After dropping Maxence at the Métro, she paused at the curb by a café, took her phone off mute and checked for messages. Nothing from Morbier or Dussollier. Should she call Dussollier, check in?

Her phone rang. René.

“I’ve got the feed recording,” said René. “Interesting. This engineer’s the
comte
’s cousin?”

“Exactement,”
she said. “The engineer cousin handed off something to a Geneva-based pharmaceutical company.”


Voilà
, the Swiss man’s conversation is coming in loud and clear,” said René. “He’s listening to classical music and he’s
talking percentages and shares he’s about to acquire from the
comte
’s cousin in the company. Sounds like he’ll get enough for a majority holding.”

“Proof
parfaite
. Back up the recording, make a copy. I’ll write up my notes and download the digital photos. We’ll deliver a nice package to the
comte
tomorrow.” She reached for her helmet. “What about Leseur’s tracker? Any activity?”

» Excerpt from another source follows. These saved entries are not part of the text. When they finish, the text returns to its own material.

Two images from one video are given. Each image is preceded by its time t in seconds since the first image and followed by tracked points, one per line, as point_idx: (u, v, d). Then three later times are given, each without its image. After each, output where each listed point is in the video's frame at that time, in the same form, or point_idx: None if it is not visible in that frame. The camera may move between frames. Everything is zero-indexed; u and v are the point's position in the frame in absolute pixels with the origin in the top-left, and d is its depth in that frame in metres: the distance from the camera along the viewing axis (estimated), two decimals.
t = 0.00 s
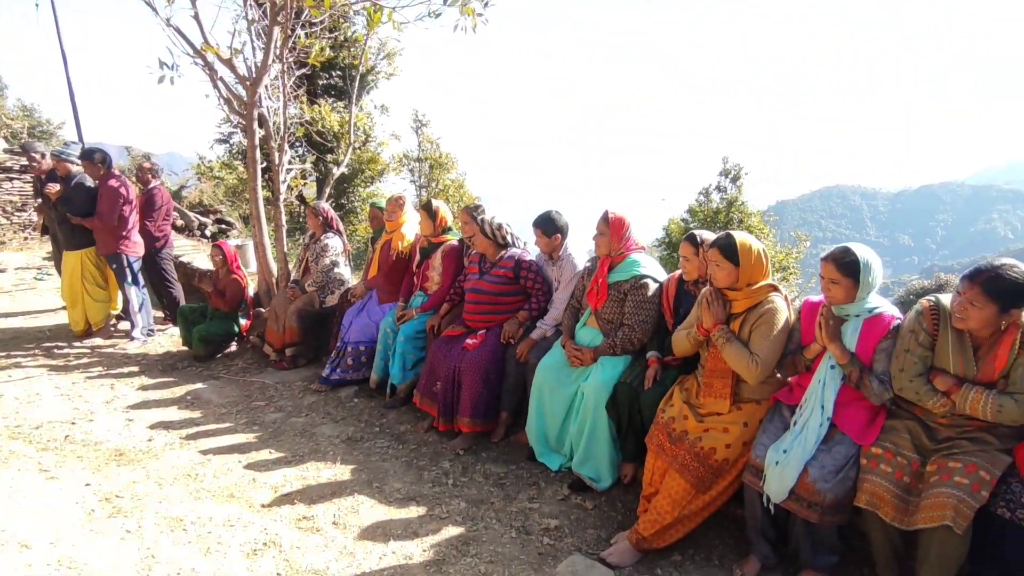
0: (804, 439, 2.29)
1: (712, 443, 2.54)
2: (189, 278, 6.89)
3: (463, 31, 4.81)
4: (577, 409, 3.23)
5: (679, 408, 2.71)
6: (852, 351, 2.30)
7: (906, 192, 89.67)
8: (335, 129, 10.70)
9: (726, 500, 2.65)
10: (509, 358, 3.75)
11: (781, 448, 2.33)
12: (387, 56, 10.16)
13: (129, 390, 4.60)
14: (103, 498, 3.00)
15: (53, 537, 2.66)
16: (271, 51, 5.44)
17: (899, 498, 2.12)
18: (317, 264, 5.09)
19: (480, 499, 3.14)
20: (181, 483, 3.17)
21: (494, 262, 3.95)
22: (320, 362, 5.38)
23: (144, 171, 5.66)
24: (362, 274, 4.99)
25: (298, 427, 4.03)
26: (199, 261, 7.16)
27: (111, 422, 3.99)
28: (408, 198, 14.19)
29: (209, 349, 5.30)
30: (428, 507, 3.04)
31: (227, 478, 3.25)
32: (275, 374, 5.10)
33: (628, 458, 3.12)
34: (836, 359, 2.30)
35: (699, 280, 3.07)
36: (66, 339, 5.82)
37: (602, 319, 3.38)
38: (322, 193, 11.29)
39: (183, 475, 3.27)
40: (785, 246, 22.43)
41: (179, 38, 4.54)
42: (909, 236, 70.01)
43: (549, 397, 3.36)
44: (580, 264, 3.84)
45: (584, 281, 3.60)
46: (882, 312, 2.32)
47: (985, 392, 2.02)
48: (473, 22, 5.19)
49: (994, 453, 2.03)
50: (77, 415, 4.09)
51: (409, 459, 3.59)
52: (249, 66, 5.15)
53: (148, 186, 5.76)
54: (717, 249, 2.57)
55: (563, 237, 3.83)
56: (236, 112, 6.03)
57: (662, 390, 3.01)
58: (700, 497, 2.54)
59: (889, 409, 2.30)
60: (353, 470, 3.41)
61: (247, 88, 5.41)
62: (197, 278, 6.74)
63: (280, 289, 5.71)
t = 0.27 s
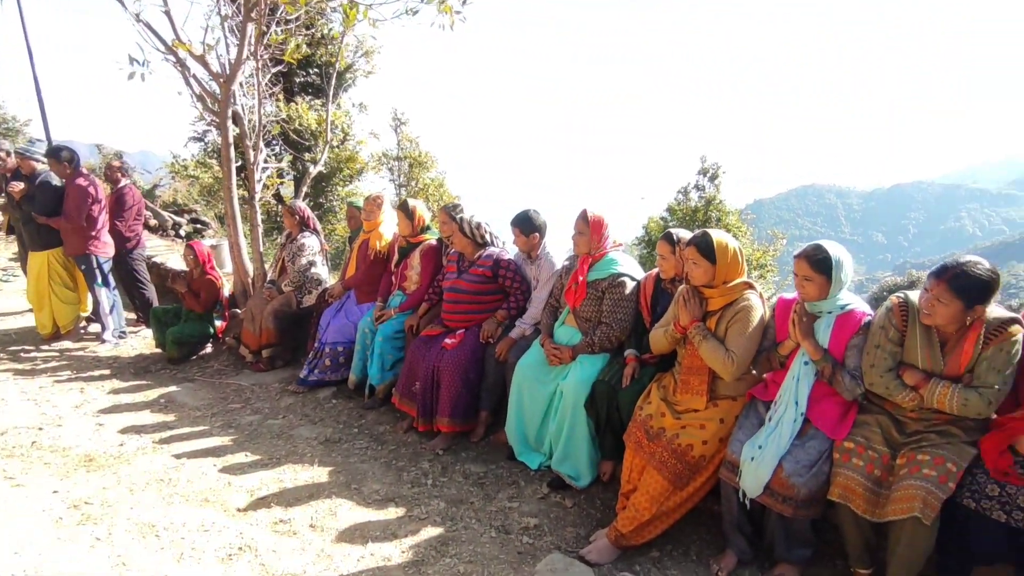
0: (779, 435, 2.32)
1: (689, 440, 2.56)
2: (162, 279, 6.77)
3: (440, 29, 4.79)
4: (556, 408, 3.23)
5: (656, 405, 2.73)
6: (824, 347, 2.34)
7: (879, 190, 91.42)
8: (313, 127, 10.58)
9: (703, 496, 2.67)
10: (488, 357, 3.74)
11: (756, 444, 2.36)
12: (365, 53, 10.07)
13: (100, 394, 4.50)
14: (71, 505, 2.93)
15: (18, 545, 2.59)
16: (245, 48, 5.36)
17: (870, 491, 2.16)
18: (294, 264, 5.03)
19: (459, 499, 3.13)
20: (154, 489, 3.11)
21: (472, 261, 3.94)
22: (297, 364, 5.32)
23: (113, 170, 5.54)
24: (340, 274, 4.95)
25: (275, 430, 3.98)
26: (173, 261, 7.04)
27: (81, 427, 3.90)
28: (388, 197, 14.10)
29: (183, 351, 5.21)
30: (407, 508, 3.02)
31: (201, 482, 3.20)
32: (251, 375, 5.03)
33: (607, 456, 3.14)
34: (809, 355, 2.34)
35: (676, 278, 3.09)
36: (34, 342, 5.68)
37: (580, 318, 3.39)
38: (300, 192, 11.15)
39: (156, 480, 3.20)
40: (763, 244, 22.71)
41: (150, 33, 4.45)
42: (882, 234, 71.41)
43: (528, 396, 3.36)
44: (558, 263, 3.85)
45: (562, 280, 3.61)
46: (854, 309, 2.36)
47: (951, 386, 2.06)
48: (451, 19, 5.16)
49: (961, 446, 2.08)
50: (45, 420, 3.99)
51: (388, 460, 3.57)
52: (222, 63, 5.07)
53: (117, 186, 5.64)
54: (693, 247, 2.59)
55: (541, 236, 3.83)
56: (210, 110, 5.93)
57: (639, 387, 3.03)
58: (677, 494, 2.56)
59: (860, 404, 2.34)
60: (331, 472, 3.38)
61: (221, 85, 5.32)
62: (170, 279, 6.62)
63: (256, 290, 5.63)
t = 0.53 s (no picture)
0: (755, 430, 2.35)
1: (667, 437, 2.57)
2: (136, 281, 6.64)
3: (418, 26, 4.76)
4: (536, 406, 3.24)
5: (635, 403, 2.74)
6: (799, 343, 2.37)
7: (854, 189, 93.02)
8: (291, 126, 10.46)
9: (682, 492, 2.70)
10: (468, 357, 3.73)
11: (734, 440, 2.39)
12: (344, 51, 9.98)
13: (71, 398, 4.40)
14: (40, 513, 2.86)
15: None
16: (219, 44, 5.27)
17: (845, 484, 2.19)
18: (271, 264, 4.96)
19: (439, 499, 3.12)
20: (126, 494, 3.05)
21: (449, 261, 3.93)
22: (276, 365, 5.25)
23: (82, 169, 5.43)
24: (318, 274, 4.90)
25: (252, 432, 3.93)
26: (147, 262, 6.91)
27: (51, 432, 3.82)
28: (368, 196, 14.00)
29: (157, 353, 5.12)
30: (386, 509, 3.00)
31: (176, 487, 3.14)
32: (228, 377, 4.96)
33: (587, 454, 3.15)
34: (785, 352, 2.36)
35: (654, 276, 3.11)
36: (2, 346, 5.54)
37: (560, 316, 3.40)
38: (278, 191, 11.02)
39: (129, 485, 3.14)
40: (742, 242, 22.97)
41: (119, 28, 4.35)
42: (857, 231, 72.69)
43: (508, 395, 3.36)
44: (537, 262, 3.85)
45: (542, 278, 3.61)
46: (828, 305, 2.40)
47: (921, 380, 2.10)
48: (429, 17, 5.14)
49: (931, 439, 2.13)
50: (13, 426, 3.89)
51: (368, 461, 3.54)
52: (195, 59, 4.98)
53: (86, 185, 5.53)
54: (671, 246, 2.61)
55: (521, 235, 3.83)
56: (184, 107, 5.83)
57: (619, 385, 3.05)
58: (656, 490, 2.58)
59: (834, 400, 2.37)
60: (309, 474, 3.35)
61: (194, 82, 5.23)
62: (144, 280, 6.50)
63: (233, 290, 5.55)
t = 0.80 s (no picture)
0: (729, 426, 2.38)
1: (643, 434, 2.59)
2: (106, 283, 6.50)
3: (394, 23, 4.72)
4: (514, 405, 3.24)
5: (612, 400, 2.76)
6: (772, 340, 2.40)
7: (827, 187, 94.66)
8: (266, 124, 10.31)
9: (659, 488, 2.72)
10: (446, 356, 3.71)
11: (709, 436, 2.41)
12: (319, 48, 9.86)
13: (37, 403, 4.29)
14: (3, 522, 2.78)
15: None
16: (190, 40, 5.17)
17: (816, 478, 2.23)
18: (245, 264, 4.89)
19: (417, 500, 3.10)
20: (95, 501, 2.98)
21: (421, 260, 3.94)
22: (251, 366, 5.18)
23: (47, 168, 5.29)
24: (294, 274, 4.84)
25: (226, 435, 3.87)
26: (117, 263, 6.77)
27: (16, 438, 3.71)
28: (346, 195, 13.87)
29: (127, 356, 5.01)
30: (363, 511, 2.98)
31: (147, 492, 3.08)
32: (202, 380, 4.88)
33: (565, 452, 3.16)
34: (758, 348, 2.40)
35: (630, 274, 3.13)
36: None
37: (537, 315, 3.40)
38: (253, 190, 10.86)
39: (97, 492, 3.07)
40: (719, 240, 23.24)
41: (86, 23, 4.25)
42: (830, 229, 74.00)
43: (486, 394, 3.35)
44: (514, 261, 3.84)
45: (519, 277, 3.61)
46: (799, 302, 2.44)
47: (889, 375, 2.15)
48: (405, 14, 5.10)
49: (899, 431, 2.17)
50: None
51: (345, 463, 3.51)
52: (164, 55, 4.88)
53: (51, 185, 5.39)
54: (647, 244, 2.63)
55: (498, 234, 3.83)
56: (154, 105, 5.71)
57: (596, 382, 3.06)
58: (633, 487, 2.59)
59: (806, 395, 2.41)
60: (285, 477, 3.31)
61: (164, 79, 5.13)
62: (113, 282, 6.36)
63: (206, 291, 5.46)
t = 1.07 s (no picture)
0: (702, 421, 2.40)
1: (618, 430, 2.60)
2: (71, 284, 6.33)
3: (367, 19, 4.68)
4: (489, 403, 3.23)
5: (587, 397, 2.77)
6: (743, 335, 2.43)
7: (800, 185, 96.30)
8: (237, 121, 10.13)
9: (634, 483, 2.73)
10: (421, 355, 3.69)
11: (682, 431, 2.43)
12: (292, 44, 9.72)
13: None
14: None
15: None
16: (156, 35, 5.05)
17: (786, 471, 2.27)
18: (216, 264, 4.80)
19: (393, 500, 3.08)
20: (58, 509, 2.90)
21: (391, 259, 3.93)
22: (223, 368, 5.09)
23: (7, 166, 5.13)
24: (266, 274, 4.77)
25: (197, 438, 3.80)
26: (83, 264, 6.59)
27: None
28: (321, 193, 13.71)
29: (93, 359, 4.89)
30: (338, 512, 2.95)
31: (114, 498, 3.01)
32: (172, 382, 4.78)
33: (541, 449, 3.16)
34: (730, 343, 2.42)
35: (604, 271, 3.15)
36: None
37: (512, 313, 3.40)
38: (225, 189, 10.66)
39: (62, 499, 2.99)
40: (695, 237, 23.49)
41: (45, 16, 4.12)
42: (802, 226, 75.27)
43: (462, 393, 3.34)
44: (489, 259, 3.84)
45: (494, 276, 3.60)
46: (769, 298, 2.47)
47: (856, 368, 2.19)
48: (378, 10, 5.05)
49: (866, 424, 2.22)
50: None
51: (319, 464, 3.47)
52: (129, 50, 4.76)
53: (12, 183, 5.23)
54: (620, 241, 2.64)
55: (473, 232, 3.82)
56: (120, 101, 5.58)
57: (571, 379, 3.07)
58: (608, 483, 2.61)
59: (777, 389, 2.45)
60: (258, 480, 3.26)
61: (129, 74, 5.00)
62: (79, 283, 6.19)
63: (176, 291, 5.35)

“Only typical evening activity for a middle-aged
homme politique
. From the Assemblée Nationale, Leseur walked to his local Picard, for a gourmet frozen dinner, I imagine, then to his apartment off Boulevard Saint-Germain.”

She almost dropped her helmet on the cobbled street.

“You followed him, René?”

“No need. This tracker does it and works more smoothly than a melting brie,” said René. “I followed him visually on my computer.”

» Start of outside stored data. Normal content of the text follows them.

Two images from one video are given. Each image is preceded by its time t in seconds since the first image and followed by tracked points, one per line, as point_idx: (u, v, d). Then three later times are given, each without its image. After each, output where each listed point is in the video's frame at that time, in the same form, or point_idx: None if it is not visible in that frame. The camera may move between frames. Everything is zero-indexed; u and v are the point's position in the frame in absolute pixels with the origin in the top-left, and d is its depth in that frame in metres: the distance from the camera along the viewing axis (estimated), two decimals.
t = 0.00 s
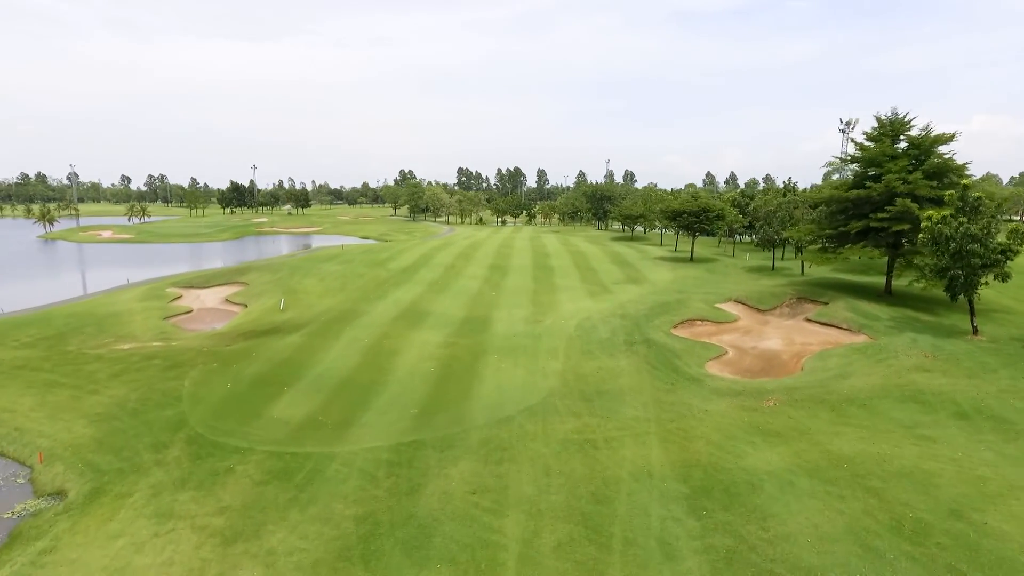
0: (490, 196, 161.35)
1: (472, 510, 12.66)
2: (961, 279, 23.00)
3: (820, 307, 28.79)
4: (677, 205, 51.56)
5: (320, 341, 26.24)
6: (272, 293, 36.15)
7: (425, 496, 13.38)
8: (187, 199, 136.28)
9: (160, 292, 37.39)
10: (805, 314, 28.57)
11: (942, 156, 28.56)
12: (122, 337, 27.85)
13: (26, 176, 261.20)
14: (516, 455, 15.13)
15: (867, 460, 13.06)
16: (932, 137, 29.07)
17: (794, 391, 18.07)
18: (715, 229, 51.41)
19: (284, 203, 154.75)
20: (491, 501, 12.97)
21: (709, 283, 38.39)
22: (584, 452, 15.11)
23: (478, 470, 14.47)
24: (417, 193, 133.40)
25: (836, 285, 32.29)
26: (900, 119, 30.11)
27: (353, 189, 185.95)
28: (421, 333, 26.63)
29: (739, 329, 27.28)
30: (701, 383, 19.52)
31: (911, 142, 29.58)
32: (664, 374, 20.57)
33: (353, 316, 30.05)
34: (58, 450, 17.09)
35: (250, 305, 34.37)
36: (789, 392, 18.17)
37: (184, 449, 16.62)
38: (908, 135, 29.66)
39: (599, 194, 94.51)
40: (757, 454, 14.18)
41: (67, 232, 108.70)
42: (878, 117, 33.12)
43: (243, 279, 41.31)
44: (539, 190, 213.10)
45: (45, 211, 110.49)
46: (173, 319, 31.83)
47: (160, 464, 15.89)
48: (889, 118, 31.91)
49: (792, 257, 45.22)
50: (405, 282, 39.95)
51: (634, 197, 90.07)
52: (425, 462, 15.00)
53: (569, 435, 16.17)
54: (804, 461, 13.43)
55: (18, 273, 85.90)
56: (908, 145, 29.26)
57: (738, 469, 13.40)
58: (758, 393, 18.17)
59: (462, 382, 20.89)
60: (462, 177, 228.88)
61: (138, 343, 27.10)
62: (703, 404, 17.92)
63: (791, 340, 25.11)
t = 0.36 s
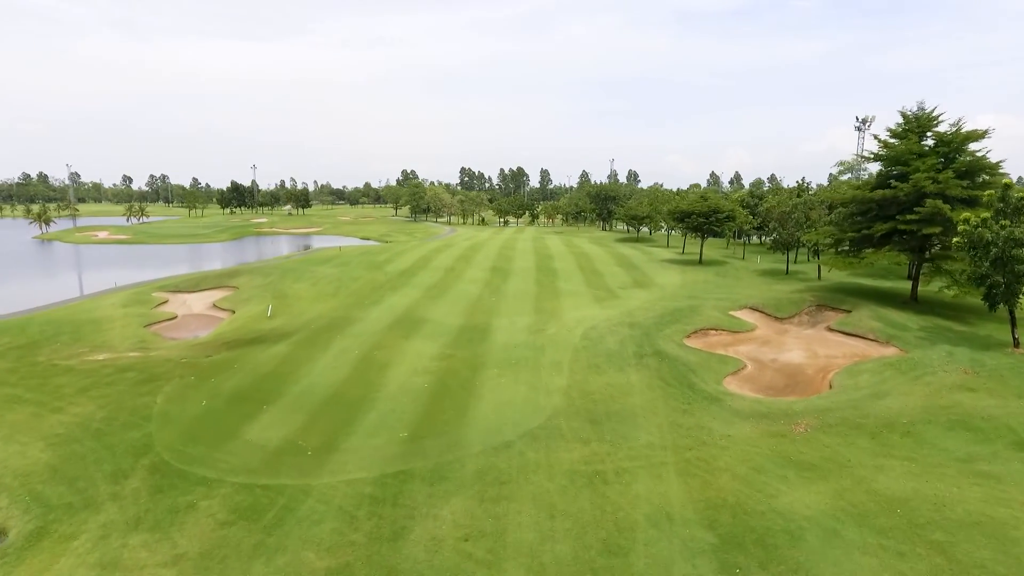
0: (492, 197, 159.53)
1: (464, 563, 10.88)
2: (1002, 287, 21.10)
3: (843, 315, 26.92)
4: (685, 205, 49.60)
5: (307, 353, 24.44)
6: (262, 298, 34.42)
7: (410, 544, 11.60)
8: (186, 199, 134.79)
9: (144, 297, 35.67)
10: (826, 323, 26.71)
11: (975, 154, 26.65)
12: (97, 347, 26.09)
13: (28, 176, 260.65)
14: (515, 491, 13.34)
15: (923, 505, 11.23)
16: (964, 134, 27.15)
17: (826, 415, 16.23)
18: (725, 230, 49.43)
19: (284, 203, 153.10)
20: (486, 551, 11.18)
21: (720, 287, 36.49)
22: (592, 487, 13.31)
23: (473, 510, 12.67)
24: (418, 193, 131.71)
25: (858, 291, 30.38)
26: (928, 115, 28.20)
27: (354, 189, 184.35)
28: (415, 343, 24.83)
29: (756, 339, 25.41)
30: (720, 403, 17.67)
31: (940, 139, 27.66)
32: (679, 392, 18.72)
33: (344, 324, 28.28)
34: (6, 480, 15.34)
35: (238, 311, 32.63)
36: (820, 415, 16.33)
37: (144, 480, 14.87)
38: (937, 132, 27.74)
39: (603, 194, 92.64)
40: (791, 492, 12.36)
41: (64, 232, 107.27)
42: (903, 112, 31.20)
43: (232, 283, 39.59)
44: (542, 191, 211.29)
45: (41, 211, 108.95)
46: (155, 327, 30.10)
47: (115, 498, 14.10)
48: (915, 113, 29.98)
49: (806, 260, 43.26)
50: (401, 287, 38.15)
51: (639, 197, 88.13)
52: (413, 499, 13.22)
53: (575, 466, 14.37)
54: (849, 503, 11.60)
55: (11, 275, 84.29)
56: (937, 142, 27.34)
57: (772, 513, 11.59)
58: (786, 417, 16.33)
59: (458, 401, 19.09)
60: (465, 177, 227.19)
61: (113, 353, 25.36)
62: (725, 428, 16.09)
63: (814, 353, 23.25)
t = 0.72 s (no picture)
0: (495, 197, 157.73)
1: None
2: None
3: (868, 325, 25.03)
4: (695, 206, 47.71)
5: (292, 366, 22.65)
6: (250, 304, 32.66)
7: None
8: (186, 199, 133.38)
9: (128, 303, 33.96)
10: (851, 334, 24.82)
11: (1012, 151, 24.70)
12: (68, 358, 24.36)
13: (29, 176, 259.68)
14: (514, 538, 11.55)
15: (1002, 568, 9.40)
16: (999, 129, 25.21)
17: (867, 444, 14.36)
18: (736, 232, 47.53)
19: (284, 203, 151.57)
20: None
21: (733, 293, 34.59)
22: (604, 534, 11.51)
23: (465, 563, 10.89)
24: (419, 193, 130.11)
25: (882, 298, 28.45)
26: (960, 109, 26.27)
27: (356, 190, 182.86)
28: (408, 355, 23.01)
29: (777, 351, 23.53)
30: (745, 428, 15.81)
31: (973, 135, 25.72)
32: (698, 414, 16.87)
33: (335, 333, 26.49)
34: None
35: (224, 318, 30.87)
36: (860, 444, 14.45)
37: (95, 519, 13.09)
38: (970, 127, 25.80)
39: (608, 194, 90.77)
40: (838, 545, 10.54)
41: (60, 232, 105.84)
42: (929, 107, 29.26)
43: (222, 287, 37.87)
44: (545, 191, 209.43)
45: (37, 212, 107.51)
46: (135, 335, 28.36)
47: (57, 542, 12.34)
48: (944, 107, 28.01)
49: (822, 264, 41.31)
50: (397, 292, 36.34)
51: (644, 197, 86.21)
52: (397, 549, 11.45)
53: (584, 506, 12.55)
54: (911, 564, 9.76)
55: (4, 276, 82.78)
56: (970, 139, 25.42)
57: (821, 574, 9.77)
58: (820, 445, 14.47)
59: (452, 423, 17.25)
60: (467, 177, 225.35)
61: (85, 365, 23.63)
62: (753, 458, 14.22)
63: (841, 367, 21.39)
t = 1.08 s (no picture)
0: (498, 197, 155.95)
1: None
2: None
3: (901, 336, 23.14)
4: (706, 207, 45.78)
5: (277, 381, 20.88)
6: (238, 310, 30.92)
7: None
8: (186, 199, 132.07)
9: (111, 309, 32.31)
10: (882, 346, 22.93)
11: None
12: (37, 370, 22.67)
13: (32, 176, 259.32)
14: None
15: None
16: None
17: (920, 481, 12.49)
18: (749, 234, 45.58)
19: (286, 203, 150.08)
20: None
21: (749, 299, 32.69)
22: None
23: None
24: (422, 193, 128.56)
25: (913, 305, 26.50)
26: (999, 102, 24.33)
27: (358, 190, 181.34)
28: (402, 369, 21.20)
29: (802, 365, 21.67)
30: (777, 459, 13.96)
31: (1013, 130, 23.80)
32: (722, 442, 15.01)
33: (325, 344, 24.72)
34: None
35: (210, 325, 29.15)
36: (913, 480, 12.58)
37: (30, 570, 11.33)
38: (1010, 121, 23.87)
39: (614, 194, 88.88)
40: None
41: (58, 233, 104.55)
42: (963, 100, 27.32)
43: (211, 291, 36.19)
44: (548, 191, 207.63)
45: (35, 212, 106.21)
46: (114, 345, 26.66)
47: None
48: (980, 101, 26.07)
49: (841, 267, 39.31)
50: (394, 297, 34.57)
51: (651, 198, 84.33)
52: None
53: (597, 559, 10.72)
54: None
55: None
56: (1011, 134, 23.44)
57: None
58: (866, 482, 12.60)
59: (447, 450, 15.44)
60: (470, 177, 223.75)
61: (55, 378, 21.95)
62: (790, 497, 12.37)
63: (875, 384, 19.52)
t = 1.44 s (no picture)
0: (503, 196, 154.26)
1: None
2: None
3: (939, 349, 21.24)
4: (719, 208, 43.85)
5: (259, 399, 19.16)
6: (226, 317, 29.23)
7: None
8: (188, 199, 130.75)
9: (94, 315, 30.70)
10: (919, 360, 21.04)
11: None
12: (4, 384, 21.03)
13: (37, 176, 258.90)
14: None
15: None
16: None
17: (993, 530, 10.64)
18: (764, 236, 43.65)
19: (288, 203, 148.71)
20: None
21: (768, 306, 30.79)
22: None
23: None
24: (425, 193, 126.93)
25: (947, 314, 24.59)
26: None
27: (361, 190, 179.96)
28: (395, 386, 19.43)
29: (833, 382, 19.81)
30: (819, 499, 12.13)
31: None
32: (753, 477, 13.19)
33: (315, 357, 23.02)
34: None
35: (195, 333, 27.47)
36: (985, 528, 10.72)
37: None
38: None
39: (621, 194, 86.95)
40: None
41: (58, 233, 103.23)
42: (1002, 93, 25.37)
43: (201, 296, 34.56)
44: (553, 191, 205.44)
45: (35, 213, 105.06)
46: (90, 355, 24.98)
47: None
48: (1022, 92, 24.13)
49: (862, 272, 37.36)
50: (392, 303, 32.80)
51: (659, 198, 82.37)
52: None
53: None
54: None
55: None
56: None
57: None
58: (929, 531, 10.76)
59: (440, 483, 13.67)
60: (475, 177, 222.04)
61: (21, 393, 20.31)
62: (841, 550, 10.53)
63: (917, 404, 17.65)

“How? Does this involve some new geekoid program, René?”

“You should see it, Aimée.” His voice rose with excitement. “It’s a prototype in development. It overlays a visual onto a street map—it shows everything, monuments, landmarks,
restos
, shops.”

“Sounds amazing.” A streetlight cast a furred yellow glow through the trees. Outside the Métro entrance, people sat at the café terrace under a spreading awning.

“My friend invited me to alpha-test it for his new company,” said René. “It even pulls his location from the Internet and plugs it into its programming. I’ve got Leseur’s address, Aimée, which I cross-checked after hacking into the ministry’s site.”

Seemed René favored Leseur for the murderer. And René had more, she could tell by the energy in his voice. He loved new toys.

“So what else does your wonder program tell you?”

“Most
hauts fonctionnaires
live in state-furnished apartments, you know, at the taxpayer’s—our—expense. But not
Leseur. This program pulls up property records and owners. His family owns two apartments in the same building off Boulevard Saint-Germain.”

“Where are you going with this, René?”

“His brother Pascal Leseur committed suicide in one of them.”

Shocked for a moment, she wondered what that could signify. If anything. “I’m surprised they didn’t sell it.”

“Sell in the Faubourg Saint-Germain, the most desirable part of the seventh? Where all their neighbors are aristocrats?”